Growing Old in the Big Sky State
“There’s a lot of dirt between light bulbs in Montana,” former U.S. Senator Conrad Burns once said. That’s how many Montanans like it. Health care providers, however, see a crisis coming in all that dark.
America is aging. Montana is aging faster. Projections indicate 25 percent of the country will be over 65 years old by 2050. Montana is set to hit that mark two decades sooner.
State estimates show Montana reached one million people for the first time in 2011. Yet as the state population grew, that of more than half its counties shrank. Young people left, and people left behind grew older. Those who remain need more care, and there are fewer to care for them.

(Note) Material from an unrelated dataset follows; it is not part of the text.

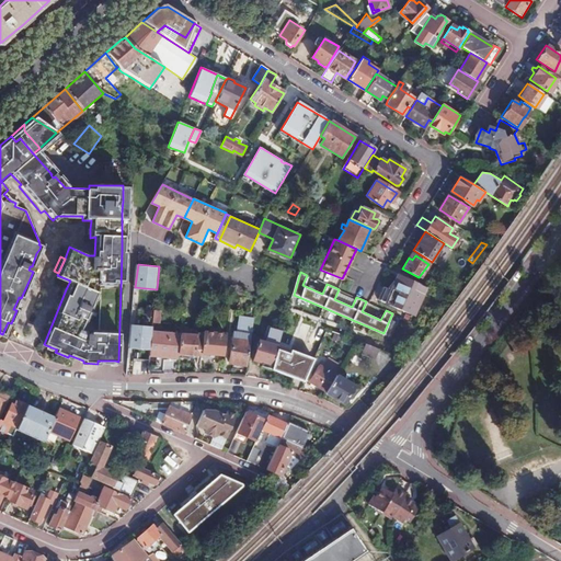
[(425,287),(398,275),(390,292),(384,288),(378,299),(413,315),(425,287)]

Across the country we are trying figure out how provide health care to an aging population. Rural America must figure out how to do so with health care systems already facing a dearth of providers and specialists. As fellow Cindy Uken discovered in her terrific series for the Billings Gazette, such shortages have had tragic results.
But in Montana, more providers might not easily address the challenges posed by place.

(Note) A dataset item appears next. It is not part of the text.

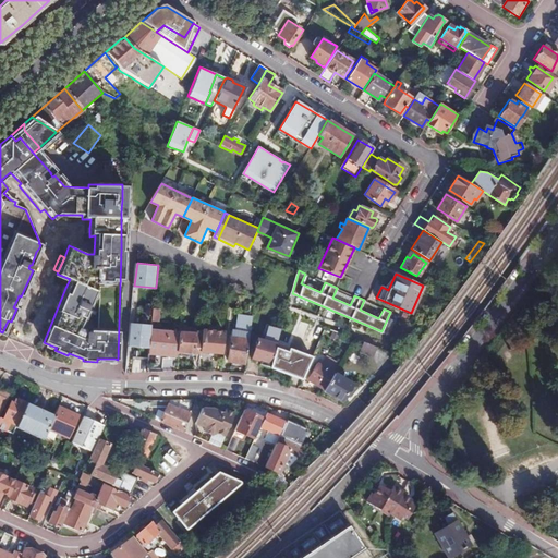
[(162,310),(154,308),(153,322),(161,322),(162,310)]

Distance is what most worries Charlie Rehbein, chief of the Aging Services Bureau at the Montana Department of Health and Human Services, when he considers the future of healthcare in the country’s fourth-largest state.
“Even if you have the ability to pay for it, can you get there to get it?” said Rehbein. “That’s the issue that we’re gonna face. How do you get people there?”
Following a caregiver, a doctor, and a patient, I will examine efforts to provide care in an aging Montana. This series for NBC and NBCNews.com will look at miles and population density, the speed of internet connections and adoption “tele-medicine” and political realities.
But I am equally interested in the more quotidian pieces of this puzzle. The difficult decisions families make. Calibrations within communities. I want to explore the pull many face between a deep love of all that dirt and the barriers that “space between light bulbs” poses for their health, and what that might mean for health of the places they call home.